Kejagung Usut Dugaan Korupsi Kredit Macet Sritex yang Berujung Kepailitan dan PHK Massal
Kejagung Dalami Penyimpangan Aliran Dana Kredit Macet Sritex
Kejaksaan Agung (Kejagung) terus mengintensifkan penyelidikan terkait dugaan penyimpangan aliran dana kredit macet yang memicu kepailitan PT Sri Rejeki Isman Tbk (Sritex) dan berujung pada pemutusan hubungan kerja (PHK) ribuan karyawan. Fokus utama penyidikan adalah menelusuri keterkaitan antara penyalahgunaan dana oleh petinggi perusahaan dengan kondisi finansial Sritex yang terus memburuk.
Kepala Pusat Penerangan Hukum (Kapuspenkum) Kejagung, Harli Siregar, menjelaskan bahwa tim penyidik tengah berupaya mengungkap apakah penggunaan dana yang tidak sesuai peruntukan, termasuk dari fasilitas kredit perbankan, menjadi penyebab utama ketidaksehatan perusahaan. Jika dana kredit tersebut digunakan secara tepat, Sritex seharusnya mampu bertahan dan tidak perlu mengambil langkah PHK yang merugikan banyak pihak. Indikasi kuat adanya praktik korupsi menjadi dasar bagi Kejagung untuk melakukan pendalaman kasus ini.

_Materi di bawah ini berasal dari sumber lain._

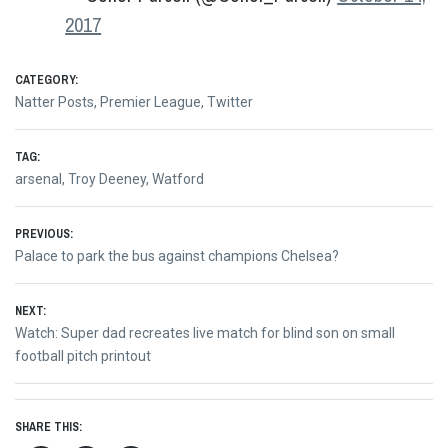
2017
CATEGORY:
Natter Posts
,
Premier League
,
Twitter
TAG:
arsenal
,
Troy Deeney
,
Watford
Post
PREVIOUS:
Previous
Palace to park the bus against champions Chelsea?
navigation
post:
NEXT:
Next
Watch: Super dad recreates live match for blind son on small
post:
football pitch printout
SHARE THIS: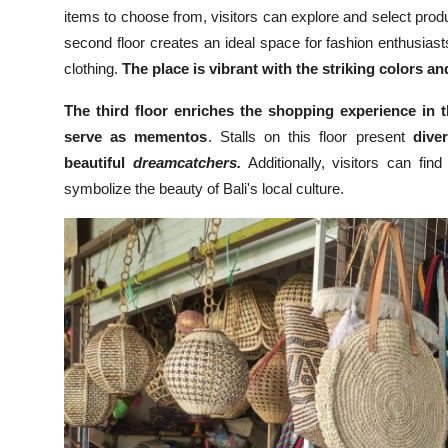
items to choose from, visitors can explore and select pro
second floor creates an ideal space for fashion enthusiasts
clothing.
The place is vibrant with the striking colors and
The third floor enriches the shopping experience in t
serve as mementos
. Stalls on this floor present
dive
beautiful
dreamcatchers.
Additionally, visitors can fin
symbolize the beauty of Bali's local culture.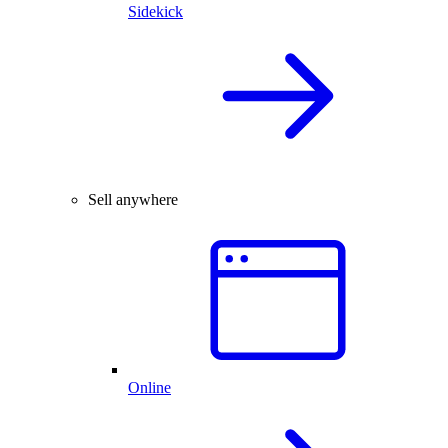
Sidekick
Sell anywhere
Online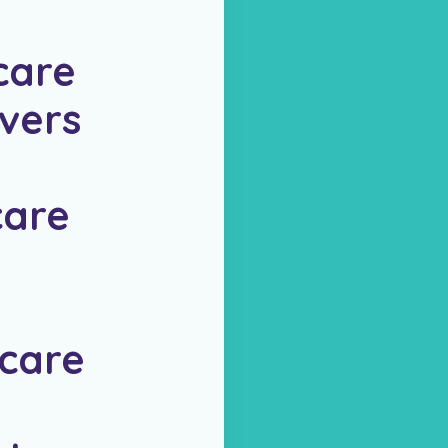
care
vers
are
care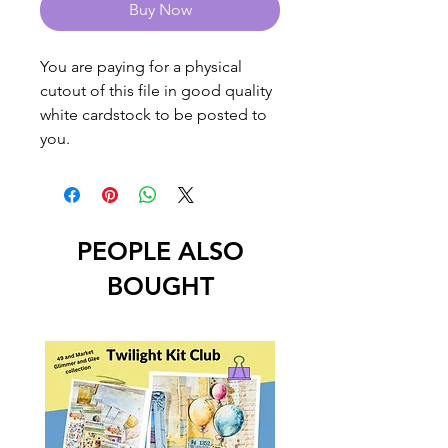
Buy Now
You are paying for a physical
cutout of this file in good quality
white cardstock to be posted to
you.
PEOPLE ALSO
BOUGHT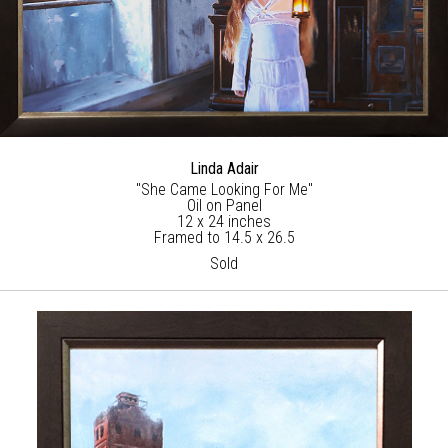
Linda Adair
"She Came Looking For Me"
Oil on Panel
12 x 24 inches
Framed to 14.5 x 26.5
Sold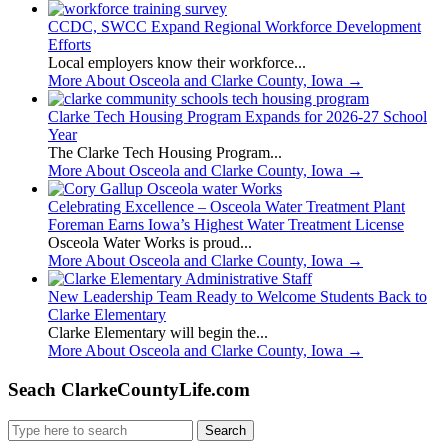
CCDC, SWCC Expand Regional Workforce Development
Efforts
Local employers know their workforce...
More About Osceola and Clarke County, Iowa
→
Clarke Tech Housing Program Expands for 2026-27 School
Year
The Clarke Tech Housing Program...
More About Osceola and Clarke County, Iowa
→
Celebrating Excellence – Osceola Water Treatment Plant
Foreman Earns Iowa’s Highest Water Treatment License
Osceola Water Works is proud...
More About Osceola and Clarke County, Iowa
→
New Leadership Team Ready to Welcome Students Back to
Clarke Elementary
Clarke Elementary will begin the...
More About Osceola and Clarke County, Iowa
→
Seach ClarkeCountyLife.com
Search
for: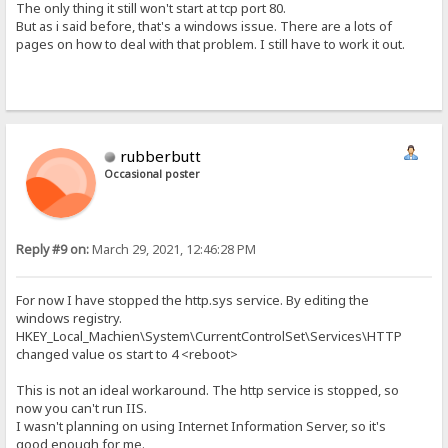
The only thing it still won't start at tcp port 80.
But as i said before, that's a windows issue. There are a lots of
pages on how to deal with that problem. I still have to work it out.
rubberbutt
Occasional poster
Reply #9 on:
March 29, 2021, 12:46:28 PM
For now I have stopped the http.sys service. By editing the
windows registry.
HKEY_Local_Machien\System\CurrentControlSet\Services\HTTP
changed value os start to 4 <reboot>
This is not an ideal workaround. The http service is stopped, so
now you can't run IIS.
I wasn't planning on using Internet Information Server, so it's
good enough for me.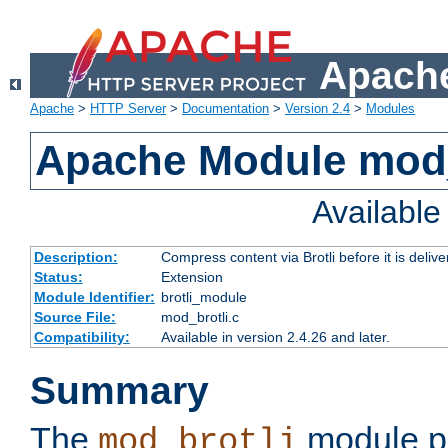
Apache
Apache
>
HTTP Server
>
Documentation
>
Version 2.4
>
Modules
Apache Module mod_
Availabl
Description:
Compress content via Brotli before it is delive
Status:
Extension
Module Identifier:
brotli_module
Source File:
mod_brotli.c
Compatibility:
Available in version 2.4.26 and later.
Summary
The
module pr
mod_brotli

Anomali Keuangan Sritex Terendus Sejak 2020
Kejanggalan dalam laporan keuangan Sritex mulai terendus sejak tahun 2020. Pada tahun tersebut, perusahaan masih mampu mencatatkan laba sebesar Rp 1,24 triliun. Namun, kinerja keuangan Sritex merosot tajam pada tahun berikutnya, dengan kerugian mencapai Rp 15,65 triliun di tahun 2021. Anomali ini menjadi titik awal bagi penyidik untuk mendeteksi potensi tindak pidana korupsi yang dilakukan oleh oknum-oknum terkait.
Penyidik menduga bahwa kredit yang dikucurkan oleh sejumlah bank, termasuk bank daerah dan bank pemerintah, tidak digunakan sesuai dengan tujuan awal. Hal ini memicu ketidakstabilan keuangan Sritex hingga akhirnya dinyatakan pailit. Komisaris Utama Sritex, Iwan Setiawan Lukminto, diduga kuat terlibat dalam penyalahgunaan dana kredit tersebut.
Aliran Dana Mencurigakan Senilai Ratusan Miliar Rupiah
Saat ini, penyidik tengah fokus menelusuri aliran dana mencurigakan sebesar Rp 692 miliar yang diduga diselewengkan oleh Iwan Setiawan Lukminto, yang pada saat itu menjabat sebagai Direktur Utama Sritex. Dana tersebut diduga digunakan untuk membayar utang dan membeli aset-aset nonproduktif, termasuk beberapa bidang tanah di Solo dan Yogyakarta.
Kejagung telah menetapkan tiga tersangka dalam kasus ini, termasuk Iwan Setiawan Lukminto serta dua pihak dari perbankan. Total kredit macet Sritex mencapai Rp 3,58 triliun, yang berasal dari berbagai bank daerah dan bank pemerintah.
Berikut rincian kredit yang diberikan kepada Sritex:
- Bank Jateng: Rp 395.663.215.800
- Himbara (Bank BNI, Bank BRI, LPEI): Rp 2,5 triliun
BJB dan Bank DKI telah ditetapkan sebagai pihak yang terlibat dalam tindakan melawan hukum, sementara status Bank Jateng dan Himbara masih sebagai saksi. Para tersangka dijerat dengan Pasal 2 Ayat 1 atau Pasal 3 juncto Pasal 18 Undang-Undang Nomor 31 Tahun 1999 tentang Pemberantasan Tindak Pidana Korupsi sebagaimana telah diubah dengan Undang-Undang Nomor 20 Tahun 2001 jo Pasal 55 Ayat 1 ke-1 Kitab Undang-Undang Hukum Pidana. Mereka kini ditahan di Rutan Salemba cabang Kejaksaan Agung untuk kepentingan penyidikan lebih lanjut.